● Extract

It’s important to understand that Maria Montessori wasn’t a schoolteacher, but a psychiatrist, so the core of her work was the study of the child. She made great observations on how the child learns, realizing that the child has a very powerful brain, with its own way of functioning. Maria Montessori’s message was simple: the child is a machine for learning. Let him work freely—he knows how to do it, and will do it if adults don’t get in his way.

In practical terms, her method is based on three pillars: a prepared environment (the classroom and its furniture should let the child move freely and choose desired activities), a prepared material (which is to be used by the child alone, incarnates a concept, and offers the possibility for self-correction), and a prepared teacher (the Montessori Method asks the adult to keep quiet and avoid intervening, except when it is really necessary—something that’s hard for adults). If you manage to do that, the child blossoms and develops the cognitive process in a complete way.

● Raw data

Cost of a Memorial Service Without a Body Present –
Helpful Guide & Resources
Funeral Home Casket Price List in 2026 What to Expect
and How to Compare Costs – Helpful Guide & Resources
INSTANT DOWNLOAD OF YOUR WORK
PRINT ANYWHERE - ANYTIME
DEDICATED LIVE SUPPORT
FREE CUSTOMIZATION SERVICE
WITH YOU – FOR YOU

...

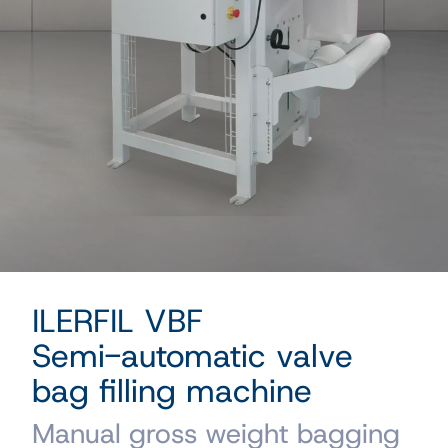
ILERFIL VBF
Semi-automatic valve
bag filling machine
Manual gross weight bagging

...

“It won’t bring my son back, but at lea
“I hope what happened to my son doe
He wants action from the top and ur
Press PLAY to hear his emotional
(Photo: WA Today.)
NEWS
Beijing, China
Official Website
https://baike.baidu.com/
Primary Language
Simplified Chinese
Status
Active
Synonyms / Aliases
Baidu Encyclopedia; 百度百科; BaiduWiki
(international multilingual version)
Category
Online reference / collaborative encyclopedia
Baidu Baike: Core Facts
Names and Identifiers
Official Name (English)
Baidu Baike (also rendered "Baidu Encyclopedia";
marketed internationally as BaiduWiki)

● Questions on the material
**a.** In the passage on Maria Montessori, what three pillars is her method based on?
**b.** Reproduce word for word the part of the passage on Maria Montessori that opens with the words "It’s important to" and closes with "in his way.".

● Responses to the tasks
**a.** A prepared environment, a prepared material, and a prepared teacher.

**b.**
It’s important to understand that Maria Montessori wasn’t a schoolteacher, but a psychiatrist, so the core of her work was the study of the child. She made great observations on how the child learns, realizing that the child has a very powerful brain, with its own way of functioning. Maria Montessori’s message was simple: the child is a machine for learning. Let him work freely—he knows how to do it, and will do it if adults don’t get in his way.